On Smart Contract Architecture And Testing
The recently discovered bug in the ether.camp token handling smart contract (and any project that inherits this contract, basically all ether.camp hackathon projects) again highlighted the special needs for good architecture, testing and security in smart contract development.
The problem with this contract is pretty similar to what happened to the DAO — a smart contract with control of a value token has a bug (because of an oversight in its implementation) that allows an outsider to issue calls to it that have unintentional consequences.
Smart contracts are something new because for the first time we have computer code without governance that controls actual money, and in some cases serious amounts of money.
Why Smart Contract Development Is Special
Smart contract development is different from most other contemporary development as there are rarely any easy upgrade paths, especially in the critical parts (that control ether or other value tokens). Deploy it and once the contract is in use you are pretty much stuck with it.
If we learn from software architecture and quality assurance in other industries with very high security requirements or with difficult upgrade paths — aerospace, embedded systems or medtech (where I have my background) — I hope that we as a community can develop a clear minimum set of best practices in smart contract development that will help minimize the risks associated with contract development and deployment as much as possible.
Others that are more involved with ethereum development already have this started (e.g. see the the Zeppelin Smart Contract Framework). My goal with this post is to highlight this issue again and get an even higher level discussion going and hopefully be able to define a minimum set of architectural and testing requirements that all core smart contracts should be subject to.
For starters, I propose the following architectural best practice check list:
- Use and reuse audited open source code as much as possible (such as ERC: 20)
- Separate token issuance and token control from all other code into separate contracts
- Implement a safety stop (kill switch) function at the top of the code in case something happens
- Implement a contract transfer function whenever possible
There is an absolute need to follow current best practices in testing. This is an established field and I won’t go into the details, but basically there are two parts — verification and validation testing.
Verification is to verify that the code has been written according to the requirements and design specifications. At release (and preferably during development) this is tested in unit tests, functional test and integration tests. These tests can and should be automated and cover expected states and different fringe cases.
On top of the verification testing formal verification, code reviews and security audits should be done to further verify the code and find bugs, errors and weaknesses.
Validation, the other type of testing, has so far not been discussed to the same extent as verification in smart contract development. Validation ensures that the product meet the user needs, and that the requirements were correct in the first place. Usually this is done through validation with external users in alpha/beta-testing or in studies.
The DAO failure happened because of missing validation testing and the current ether.camp bug is the result of bad verification testing. Many times the flaws in complex code will only be visible when the code is actually used and there are real users and data involved, and with that real values at stake.
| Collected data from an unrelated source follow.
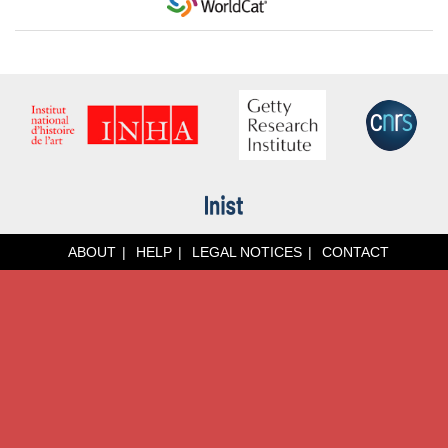
ABOUT
HELP
LEGAL NOTICES
CONTACT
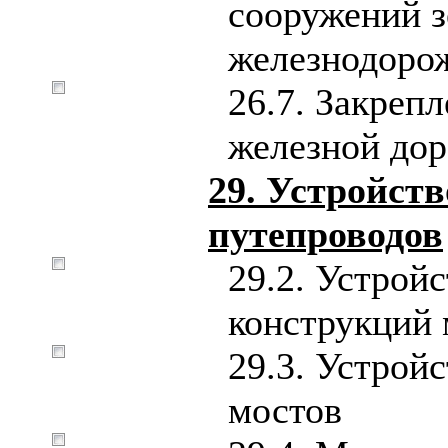
сооружений з
железнодоро
26.7. Закрепл
железной дор
29. Устройств
путепроводов
29.2. Устрой
конструкций 
29.3. Устрой
мостов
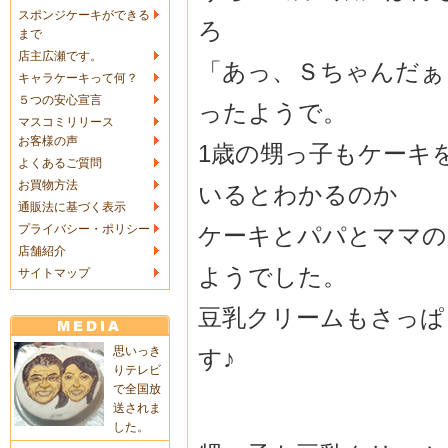
スポンジケーキができる
ろ
まで
店主広瀬です。
「あっ、Ｓちゃんだぁ
キャラケーキって何？
５つの安心宣言
ったようで。
マスコミリリース
お客様の声
1歳の甥っ子もケーキ
よくあるご質問
お買物方法
いるとわかるのか
通販法に基づく表示
ケーキとパパとママの
プライバシー・ポリシー
店舗紹介
ようでした。
サイトマップ
豆乳クリームもさっぱ
思いっき
す♪
りテレビ
で全国放
送されま
した。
For example, validation testing in Ethereum can be done through early deployment on the testnet, and then later as proof-of-concept on the real network before being deployed and given it’s full rights on the chain. Validation testing can also be done in many other forms, e.g. using the proposed contract in a production setting but with limited risk compared to the future full deployment.
Bear in mind that validation is to ensure that the code works as intended by its creators. Code that does not behave as intended is simply buggy code that is not validated and should never have been released in the first place.
If code is to be law as some argue, then it must be properly verified and validated — and therefore work as intended before being released. As long as code is in validation I see absolutely no problem with using any tools available in order to update the code and fix the bugs.
Ethereum itself still undergoes validation testing. Some of it is intentional, releasing the production system early when ether had limited value, the increasing importance of a functioning backend/blockchain and size of the ecosystem, increasing number of transactions and users, slow introduction of new features and soft- and hard forking. Some is also unintentional, like The Hackers long time stress testing.
The creator of Rouleth (a gambling dapp) released the contract early (8 months ago) and has iterated the contract and slowly increased the number of bets and the stakes involved over time in order to validate the code. Releasing a proof-of-concept and over time test it with more and more users/assets/importance is a great way to validate as well.
My proposed minimum testing for smart contracts is:
- Have a testing plan for both verification and validation testing
- Do code reviews
- Do verification testing with automated unit, functional and integration tests
- Do external security audits
- Do validation testing by extensively testing on the testnet and then
- After testnet testing, do more testing with limited risk in proof-of-concept or alpha stage on the main net
This is by no means an exhaustive list of all quality assurance activities that should be done for smart contract development. Instead, it’s the start of a discussion. Please get back to me with ideas on how to improve this simple checklist for all smart contract developers out there to use.
But, if you are a smart contract developer or plan to use smart contracts in your project in any form and are unfamiliar with any of the concepts above — DO YOUR HOMEWORK FIRST. In most cases you will only have one chance to screw up.